Morita Y, Takaishi T, Honda Z, Miyamoto T
Department of Medicine and Physical Therapy, Faculty of Medicine, University of Tokyo, Japan.
Allergy. 1988 Feb;43(2):100-4. doi: 10.1111/j.1398-9995.1988.tb00401.x.
In this study, we investigated the role of calcium and phospholipid-dependent protein kinase (protein kinase C, PKC) in the modulation of histamine release from human basophils. A novel and potent inhibitor of PKC, K-252a, inhibited the release of histamine induced by anti-IgE in a dose-dependent manner with ID50 (the dose required for 50% inhibition of histamine release) of 2.2 x 10(-8) M. Histamine release stimulated with 12-0-tetradecanoyl-phorbol-13-acetate(TPA) was also suppressed by K-252a with maximal inhibition of 48.0 +/- 9.3% at 10(-7) M. In contrast, K-252a did not inhibit the release of histamine in response to FMLP and ionophore A23187. Another inhibitor of PKC, H-7, exhibited a dose-dependent inhibition of anti-IgE-induced histamine release with ID50 of 8.6 x 10(-4) M. H-8 and HA1004, which closely resemble H-7 in chemical structure but are less potent in inhibiting PKC, did not inhibit histamine release stimulated with anti-IgE, but rather enhanced the release at higher concentrations. These results strongly suggest that PKC activation plays a crucial role in the mediation of IgE-mediated histamine release from human basophils.

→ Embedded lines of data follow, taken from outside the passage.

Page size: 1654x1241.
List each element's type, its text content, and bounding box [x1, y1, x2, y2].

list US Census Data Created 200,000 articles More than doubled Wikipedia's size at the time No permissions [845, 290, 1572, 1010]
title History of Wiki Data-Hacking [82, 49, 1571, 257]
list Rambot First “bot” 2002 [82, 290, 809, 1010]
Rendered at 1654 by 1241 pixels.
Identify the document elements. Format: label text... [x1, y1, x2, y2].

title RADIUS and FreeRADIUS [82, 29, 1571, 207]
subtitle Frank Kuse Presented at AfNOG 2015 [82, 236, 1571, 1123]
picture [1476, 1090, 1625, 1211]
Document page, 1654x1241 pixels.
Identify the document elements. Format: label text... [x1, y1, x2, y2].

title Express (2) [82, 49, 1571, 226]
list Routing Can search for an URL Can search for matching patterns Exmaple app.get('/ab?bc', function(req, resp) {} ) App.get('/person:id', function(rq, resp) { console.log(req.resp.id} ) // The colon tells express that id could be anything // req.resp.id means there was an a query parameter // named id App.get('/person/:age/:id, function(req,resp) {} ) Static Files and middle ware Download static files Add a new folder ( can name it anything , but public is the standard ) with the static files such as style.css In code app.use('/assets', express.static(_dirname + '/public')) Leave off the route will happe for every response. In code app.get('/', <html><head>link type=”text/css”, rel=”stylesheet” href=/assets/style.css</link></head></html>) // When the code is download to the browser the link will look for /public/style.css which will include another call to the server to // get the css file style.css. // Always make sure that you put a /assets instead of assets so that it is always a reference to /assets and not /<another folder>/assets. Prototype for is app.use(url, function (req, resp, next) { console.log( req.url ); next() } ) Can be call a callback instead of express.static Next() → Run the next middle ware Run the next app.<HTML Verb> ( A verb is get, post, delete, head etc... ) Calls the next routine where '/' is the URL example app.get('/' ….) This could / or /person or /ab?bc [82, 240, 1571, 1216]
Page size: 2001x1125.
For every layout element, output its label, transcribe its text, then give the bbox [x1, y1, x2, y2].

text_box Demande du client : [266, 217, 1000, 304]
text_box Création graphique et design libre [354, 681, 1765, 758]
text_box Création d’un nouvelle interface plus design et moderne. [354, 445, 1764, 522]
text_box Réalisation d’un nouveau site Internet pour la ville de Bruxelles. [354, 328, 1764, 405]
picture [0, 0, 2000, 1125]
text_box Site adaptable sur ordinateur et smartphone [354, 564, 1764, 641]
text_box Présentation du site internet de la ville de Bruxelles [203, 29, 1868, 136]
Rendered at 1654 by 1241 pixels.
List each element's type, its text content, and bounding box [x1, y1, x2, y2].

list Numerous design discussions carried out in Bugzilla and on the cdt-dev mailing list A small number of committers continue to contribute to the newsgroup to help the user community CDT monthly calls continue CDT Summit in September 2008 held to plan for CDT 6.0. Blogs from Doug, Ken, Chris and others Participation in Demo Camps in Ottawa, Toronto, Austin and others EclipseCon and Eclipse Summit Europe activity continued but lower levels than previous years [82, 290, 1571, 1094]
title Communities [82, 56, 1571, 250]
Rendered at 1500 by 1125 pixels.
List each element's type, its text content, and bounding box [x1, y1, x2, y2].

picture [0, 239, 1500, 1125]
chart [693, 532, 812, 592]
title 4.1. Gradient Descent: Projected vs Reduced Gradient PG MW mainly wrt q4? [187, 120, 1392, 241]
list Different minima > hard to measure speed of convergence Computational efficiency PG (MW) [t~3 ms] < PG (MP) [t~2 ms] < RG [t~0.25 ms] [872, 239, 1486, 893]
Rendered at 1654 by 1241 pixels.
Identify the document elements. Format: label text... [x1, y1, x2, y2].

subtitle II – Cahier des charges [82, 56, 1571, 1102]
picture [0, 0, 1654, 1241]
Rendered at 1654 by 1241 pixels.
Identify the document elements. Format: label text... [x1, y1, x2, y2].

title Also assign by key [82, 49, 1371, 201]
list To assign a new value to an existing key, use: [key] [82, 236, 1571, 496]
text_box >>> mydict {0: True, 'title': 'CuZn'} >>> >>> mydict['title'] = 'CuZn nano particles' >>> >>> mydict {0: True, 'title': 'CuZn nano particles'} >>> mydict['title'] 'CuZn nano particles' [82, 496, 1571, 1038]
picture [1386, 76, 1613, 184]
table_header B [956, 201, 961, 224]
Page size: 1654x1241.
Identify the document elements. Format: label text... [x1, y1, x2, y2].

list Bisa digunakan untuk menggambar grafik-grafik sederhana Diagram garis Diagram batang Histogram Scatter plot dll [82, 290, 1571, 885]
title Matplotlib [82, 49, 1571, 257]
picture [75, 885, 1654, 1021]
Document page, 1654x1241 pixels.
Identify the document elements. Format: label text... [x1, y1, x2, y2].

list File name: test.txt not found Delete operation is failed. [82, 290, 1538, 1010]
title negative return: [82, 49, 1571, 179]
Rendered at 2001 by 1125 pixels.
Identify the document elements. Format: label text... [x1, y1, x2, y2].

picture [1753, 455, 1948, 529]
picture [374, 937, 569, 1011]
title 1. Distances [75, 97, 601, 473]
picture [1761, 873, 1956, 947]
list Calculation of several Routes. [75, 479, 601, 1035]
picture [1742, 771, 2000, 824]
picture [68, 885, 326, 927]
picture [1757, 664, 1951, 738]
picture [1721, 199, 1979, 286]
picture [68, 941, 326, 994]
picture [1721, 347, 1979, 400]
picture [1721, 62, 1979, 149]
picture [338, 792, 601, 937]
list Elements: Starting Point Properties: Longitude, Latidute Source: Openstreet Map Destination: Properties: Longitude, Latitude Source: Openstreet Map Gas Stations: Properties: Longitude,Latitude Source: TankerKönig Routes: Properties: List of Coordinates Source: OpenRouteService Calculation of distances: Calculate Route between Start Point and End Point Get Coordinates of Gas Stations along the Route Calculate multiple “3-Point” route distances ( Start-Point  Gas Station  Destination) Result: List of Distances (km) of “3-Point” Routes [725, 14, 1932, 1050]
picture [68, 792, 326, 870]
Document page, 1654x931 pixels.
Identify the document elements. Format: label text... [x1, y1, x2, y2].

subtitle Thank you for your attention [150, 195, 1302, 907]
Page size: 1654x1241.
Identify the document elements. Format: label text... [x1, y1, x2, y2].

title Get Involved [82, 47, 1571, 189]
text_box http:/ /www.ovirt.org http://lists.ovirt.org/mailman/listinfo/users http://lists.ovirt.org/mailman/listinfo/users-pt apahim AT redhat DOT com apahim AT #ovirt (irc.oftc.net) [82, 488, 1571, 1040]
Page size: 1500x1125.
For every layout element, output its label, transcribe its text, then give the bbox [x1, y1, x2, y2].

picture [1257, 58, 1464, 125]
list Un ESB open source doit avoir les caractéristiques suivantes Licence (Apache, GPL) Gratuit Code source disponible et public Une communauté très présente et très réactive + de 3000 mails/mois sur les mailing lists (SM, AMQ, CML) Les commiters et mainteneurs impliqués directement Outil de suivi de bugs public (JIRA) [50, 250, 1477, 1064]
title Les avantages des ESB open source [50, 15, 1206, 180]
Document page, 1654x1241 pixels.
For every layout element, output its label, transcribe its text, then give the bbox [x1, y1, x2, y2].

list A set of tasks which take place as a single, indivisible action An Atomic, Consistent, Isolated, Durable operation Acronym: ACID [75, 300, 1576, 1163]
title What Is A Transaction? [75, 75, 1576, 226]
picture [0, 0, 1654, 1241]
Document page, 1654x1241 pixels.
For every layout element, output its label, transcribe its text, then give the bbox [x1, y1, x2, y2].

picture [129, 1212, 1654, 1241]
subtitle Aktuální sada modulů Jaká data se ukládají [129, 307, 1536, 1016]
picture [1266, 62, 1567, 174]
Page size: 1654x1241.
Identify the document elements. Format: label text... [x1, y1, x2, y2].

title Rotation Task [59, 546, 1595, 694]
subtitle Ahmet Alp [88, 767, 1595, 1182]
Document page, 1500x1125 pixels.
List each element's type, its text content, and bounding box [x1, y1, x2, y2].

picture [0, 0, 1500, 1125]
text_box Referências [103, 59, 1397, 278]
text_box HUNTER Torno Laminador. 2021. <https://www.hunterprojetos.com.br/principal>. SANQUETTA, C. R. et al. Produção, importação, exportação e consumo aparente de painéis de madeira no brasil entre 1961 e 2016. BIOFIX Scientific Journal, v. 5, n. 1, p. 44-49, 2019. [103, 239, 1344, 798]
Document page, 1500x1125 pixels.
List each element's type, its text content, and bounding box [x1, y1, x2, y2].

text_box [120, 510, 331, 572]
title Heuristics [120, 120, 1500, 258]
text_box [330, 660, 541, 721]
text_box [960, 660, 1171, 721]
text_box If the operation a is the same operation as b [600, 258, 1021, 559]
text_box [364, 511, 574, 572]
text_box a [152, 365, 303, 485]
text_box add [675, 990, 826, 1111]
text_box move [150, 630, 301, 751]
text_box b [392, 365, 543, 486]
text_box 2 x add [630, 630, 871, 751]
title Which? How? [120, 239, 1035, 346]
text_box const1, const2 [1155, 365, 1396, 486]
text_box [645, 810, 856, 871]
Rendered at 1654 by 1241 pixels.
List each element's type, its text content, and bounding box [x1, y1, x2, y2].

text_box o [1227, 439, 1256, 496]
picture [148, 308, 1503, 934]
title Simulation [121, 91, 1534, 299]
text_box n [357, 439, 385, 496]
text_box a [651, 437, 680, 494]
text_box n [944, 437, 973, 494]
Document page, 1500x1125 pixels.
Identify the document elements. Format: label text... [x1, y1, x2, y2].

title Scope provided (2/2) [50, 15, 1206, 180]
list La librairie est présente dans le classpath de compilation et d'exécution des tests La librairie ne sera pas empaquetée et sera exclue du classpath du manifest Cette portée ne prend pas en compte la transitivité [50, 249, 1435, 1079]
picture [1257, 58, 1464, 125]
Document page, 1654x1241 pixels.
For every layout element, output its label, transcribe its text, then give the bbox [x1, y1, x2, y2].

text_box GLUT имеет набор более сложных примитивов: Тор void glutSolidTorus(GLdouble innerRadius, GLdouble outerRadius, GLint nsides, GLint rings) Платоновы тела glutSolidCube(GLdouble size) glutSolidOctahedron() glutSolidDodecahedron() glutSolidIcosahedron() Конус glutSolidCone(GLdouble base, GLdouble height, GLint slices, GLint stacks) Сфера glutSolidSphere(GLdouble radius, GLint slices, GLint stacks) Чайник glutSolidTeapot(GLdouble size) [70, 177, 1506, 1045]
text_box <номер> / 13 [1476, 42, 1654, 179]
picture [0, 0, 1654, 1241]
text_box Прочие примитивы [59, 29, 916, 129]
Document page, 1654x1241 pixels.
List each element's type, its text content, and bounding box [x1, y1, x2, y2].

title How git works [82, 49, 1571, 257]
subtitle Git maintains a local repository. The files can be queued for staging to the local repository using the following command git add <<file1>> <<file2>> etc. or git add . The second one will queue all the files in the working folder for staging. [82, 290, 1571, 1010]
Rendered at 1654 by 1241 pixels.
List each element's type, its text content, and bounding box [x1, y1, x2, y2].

在本研究中,我们调查了钙和磷脂依赖性蛋白激酶(蛋白激酶C,PKC)在调节人嗜碱性粒细胞组胺释放中的作用。一种新型强效PKC抑制剂K-252a以剂量依赖性方式抑制抗IgE诱导的组胺释放,其半数抑制剂量(ID50,即抑制50%组胺释放所需的剂量)为2.2×10⁻⁸M。12-0-十四烷酰佛波醇-13-乙酸酯(TPA)刺激引起的组胺释放也被K-252a抑制,在10⁻⁷M时最大抑制率为48.0±9.3%。相比之下,K-252a不抑制对FMLP和离子载体A23187的组胺释放反应。另一种PKC抑制剂H-7对抗IgE诱导的组胺释放表现出剂量依赖性抑制,ID50为8.6×10⁻⁴M。化学结构与H-7相似但抑制PKC能力较弱的H-8和HA1004不抑制抗IgE刺激的组胺释放,反而在较高浓度下增强释放。这些结果强烈表明PKC激活在介导人嗜碱性粒细胞IgE介导的组胺释放中起关键作用。